→ **Assignment**: Could you write out, exactly, every line from the top of the data through the line holding "(rydiqule) ~/> conda install numpy"? Omit the pictures.
▽
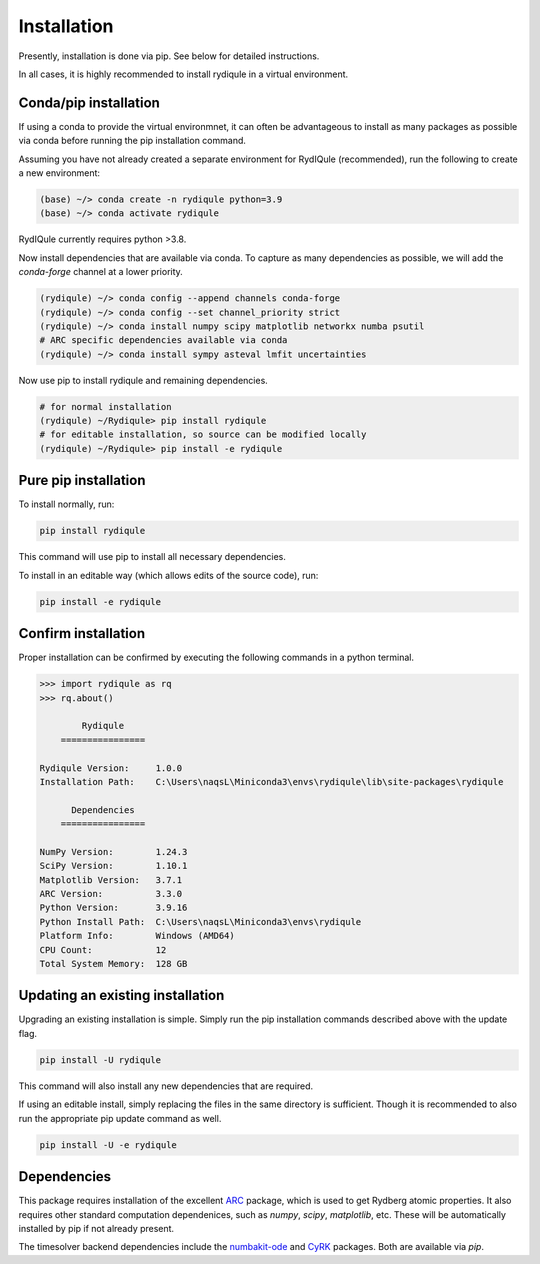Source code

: Installation
============

Presently, installation is done via pip.
See below for detailed instructions.

In all cases, it is highly recommended to install rydiqule in a virtual environment.

Conda/pip installation
----------------------

If using a conda to provide the virtual environmnet,
it can often be advantageous to install as many packages as possible via conda before running the pip installation command.

Assuming you have not already created a separate environment for RydIQule (recommended), run the following to create a new environment:

.. code-block:: shell

  (base) ~/> conda create -n rydiqule python=3.9
  (base) ~/> conda activate rydiqule

RydIQule currently requires python >3.8.

Now install dependencies that are available via conda.
To capture as many dependencies as possible,
we will add the `conda-forge` channel at a lower priority.

.. code-block:: shell

  (rydiqule) ~/> conda config --append channels conda-forge
  (rydiqule) ~/> conda config --set channel_priority strict
  (rydiqule) ~/> conda install numpy scipy matplotlib networkx numba psutil
  # ARC specific dependencies available via conda
  (rydiqule) ~/> conda install sympy asteval lmfit uncertainties


Now use pip to install rydiqule and remaining dependencies.

.. code-block:: shell

  # for normal installation
  (rydiqule) ~/Rydiqule> pip install rydiqule
  # for editable installation, so source can be modified locally
  (rydiqule) ~/Rydiqule> pip install -e rydiqule

Pure pip installation
---------------------

To install normally, run:

.. code-block:: shell

  pip install rydiqule

This command will use pip to install all necessary dependencies.

To install in an editable way (which allows edits of the source code), run:

.. code-block:: shell

  pip install -e rydiqule

Confirm installation
--------------------

Proper installation can be confirmed by executing the following commands in a python terminal.

.. code-block:: shell

  >>> import rydiqule as rq
  >>> rq.about()

          Rydiqule
      ================

  Rydiqule Version:     1.0.0
  Installation Path:    C:\Users\naqsL\Miniconda3\envs\rydiqule\lib\site-packages\rydiqule

        Dependencies
      ================

  NumPy Version:        1.24.3
  SciPy Version:        1.10.1
  Matplotlib Version:   3.7.1
  ARC Version:          3.3.0
  Python Version:       3.9.16
  Python Install Path:  C:\Users\naqsL\Miniconda3\envs\rydiqule
  Platform Info:        Windows (AMD64)
  CPU Count:            12
  Total System Memory:  128 GB

Updating an existing installation
---------------------------------

Upgrading an existing installation is simple.
Simply run the pip installation commands described above with the update flag.

.. code-block:: shell

  pip install -U rydiqule

This command will also install any new dependencies that are required.

If using an editable install, simply replacing the files in the same directory is sufficient.
Though it is recommended to also run the appropriate pip update command as well.

.. code-block:: shell

  pip install -U -e rydiqule


Dependencies
------------

This package requires installation of the excellent `ARC <https://github.com/nikolasibalic/ARC-Alkali-Rydberg-Calculator>`_ 
package, which is used to get Rydberg atomic properties. 
It also requires other standard computation dependenices, such as `numpy`, `scipy`, `matplotlib`, etc.
These will be automatically installed by pip if not already present.

The timesolver backend dependencies include the `numbakit-ode <https://github.com/hgrecco/numbakit-ode>`_
and `CyRK <https://github.com/jrenaud90/CyRK>`_ packages.
Both are available via `pip`.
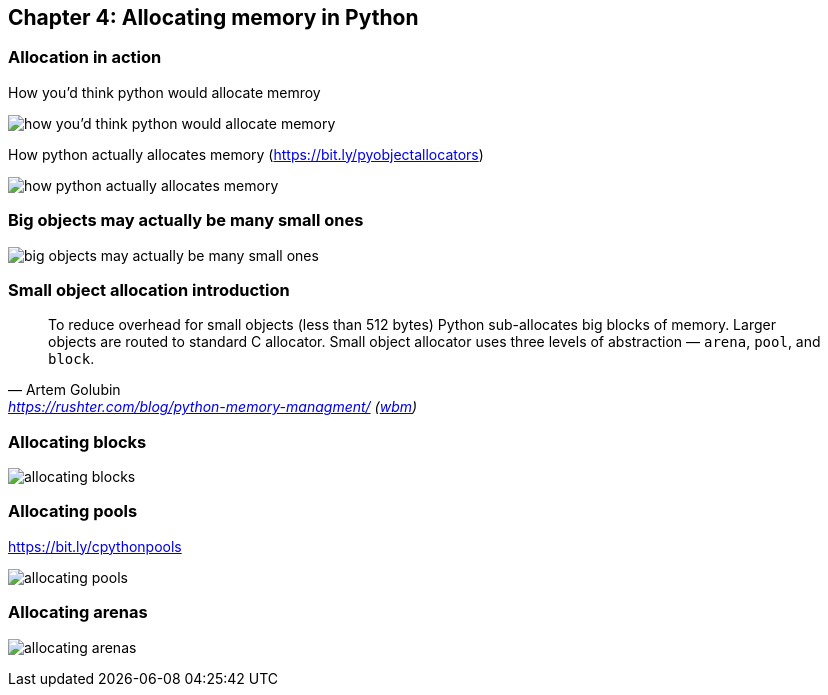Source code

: // variables
:code_base_path: ../code
// :chapter_base_path: {code_base_path}/ch04-allocations
:imagesdir: images/


== Chapter 4: Allocating memory in Python

=== Allocation in action

.How you'd think python would allocate memroy
image:Screenshot_20230427_224056.png[how you'd think python would allocate memory]


.How python actually allocates memory (https://bit.ly/pyobjectallocators)
image:Screenshot_20230427_225247.png[how python actually allocates memory]

=== Big objects may actually be many small ones

image:Screenshot_20230427_225624.png[big objects may actually be many small ones]

=== Small object allocation introduction


[quote, Artem Golubin, 'https://rushter.com/blog/python-memory-managment/ (https://web.archive.org/web/20230105025948/https://rushter.com/blog/python-memory-managment/[wbm])']
____
To reduce overhead for small objects (less than 512 bytes) Python sub-allocates big blocks of memory. Larger objects are routed to standard C allocator. Small object allocator uses three levels of abstraction — `arena`, `pool`, and `block`.
____

=== Allocating blocks

image:Screenshot_20230427_230925.png[allocating blocks]

=== Allocating pools

.https://bit.ly/cpythonpools
image:Screenshot_20230427_231107.png[allocating pools]

=== Allocating arenas

image:Screenshot_20230427_231347.png[allocating arenas]
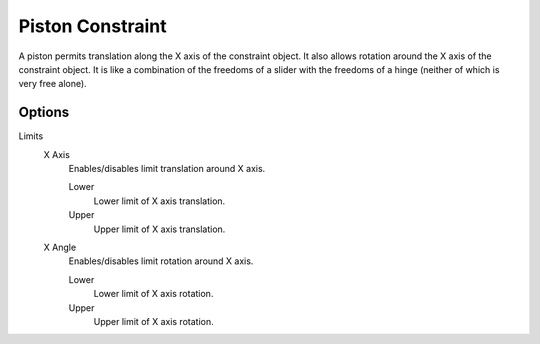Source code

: .. index:: Rigid Body Constraints; Piston Constraint

*****************
Piston Constraint
*****************

.. reference::

   :Panel:     :menuselection:`Physics --> Rigid Body Constraint`
   :Type:      Piston

A piston permits translation along the X axis of the constraint object.
It also allows rotation around the X axis of the constraint object.
It is like a combination of the freedoms of a slider with the freedoms of a hinge
(neither of which is very free alone).


Options
=======

Limits
   X Axis
      Enables/disables limit translation around X axis.

      Lower
         Lower limit of X axis translation.
      Upper
         Upper limit of X axis translation.
   X Angle
      Enables/disables limit rotation around X axis.

      Lower
         Lower limit of X axis rotation.
      Upper
         Upper limit of X axis rotation.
△
→ **Answer section**:
Source code

: Installation
============

Presently, installation is done via pip.
See below for detailed instructions.

In all cases, it is highly recommended to install rydiqule in a virtual environment.

Conda/pip installation
----------------------

If using a conda to provide the virtual environmnet,
it can often be advantageous to install as many packages as possible via conda before running the pip installation command.

Assuming you have not already created a separate environment for RydIQule (recommended), run the following to create a new environment:

.. code-block:: shell

  (base) ~/> conda create -n rydiqule python=3.9
  (base) ~/> conda activate rydiqule

RydIQule currently requires python >3.8.

Now install dependencies that are available via conda.
To capture as many dependencies as possible,
we will add the `conda-forge` channel at a lower priority.

.. code-block:: shell

  (rydiqule) ~/> conda config --append channels conda-forge
  (rydiqule) ~/> conda config --set channel_priority strict
  (rydiqule) ~/> conda install numpy scipy matplotlib networkx numba psutil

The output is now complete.